> TASK INSTRUCTIONS: Your answer should hold all lines of the entries that include the word "negotiation".

> LISTED RECORDS:

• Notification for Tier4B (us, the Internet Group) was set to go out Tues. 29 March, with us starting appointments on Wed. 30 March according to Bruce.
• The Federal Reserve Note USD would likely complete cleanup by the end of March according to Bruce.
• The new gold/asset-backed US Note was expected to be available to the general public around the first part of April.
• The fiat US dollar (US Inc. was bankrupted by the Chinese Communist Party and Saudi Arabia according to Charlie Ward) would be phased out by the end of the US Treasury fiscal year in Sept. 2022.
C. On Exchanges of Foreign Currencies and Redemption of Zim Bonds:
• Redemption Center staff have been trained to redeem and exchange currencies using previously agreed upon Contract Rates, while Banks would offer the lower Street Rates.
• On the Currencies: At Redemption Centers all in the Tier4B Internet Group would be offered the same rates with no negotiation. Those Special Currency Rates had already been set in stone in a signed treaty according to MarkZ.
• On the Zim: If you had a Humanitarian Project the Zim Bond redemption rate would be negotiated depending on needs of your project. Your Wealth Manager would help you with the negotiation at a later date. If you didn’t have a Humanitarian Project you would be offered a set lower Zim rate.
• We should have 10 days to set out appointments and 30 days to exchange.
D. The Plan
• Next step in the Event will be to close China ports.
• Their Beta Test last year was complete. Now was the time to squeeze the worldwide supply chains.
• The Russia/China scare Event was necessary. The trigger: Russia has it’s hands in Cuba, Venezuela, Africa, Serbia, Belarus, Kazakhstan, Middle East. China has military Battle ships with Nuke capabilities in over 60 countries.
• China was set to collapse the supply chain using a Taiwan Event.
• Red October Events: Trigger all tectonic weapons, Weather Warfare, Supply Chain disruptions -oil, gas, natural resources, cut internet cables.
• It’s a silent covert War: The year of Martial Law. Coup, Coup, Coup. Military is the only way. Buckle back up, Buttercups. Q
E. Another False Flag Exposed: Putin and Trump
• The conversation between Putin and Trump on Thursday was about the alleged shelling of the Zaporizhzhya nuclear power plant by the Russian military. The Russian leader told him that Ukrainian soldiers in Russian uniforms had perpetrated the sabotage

> COMPLETED TASK:
• On the Currencies: At Redemption Centers all in the Tier4B Internet Group would be offered the same rates with no negotiation. Those Special Currency Rates had already been set in stone in a signed treaty according to MarkZ.
• On the Zim: If you had a Humanitarian Project the Zim Bond redemption rate would be negotiated depending on needs of your project. Your Wealth Manager would help you with the negotiation at a later date. If you didn’t have a Humanitarian Project you would be offered a set lower Zim rate.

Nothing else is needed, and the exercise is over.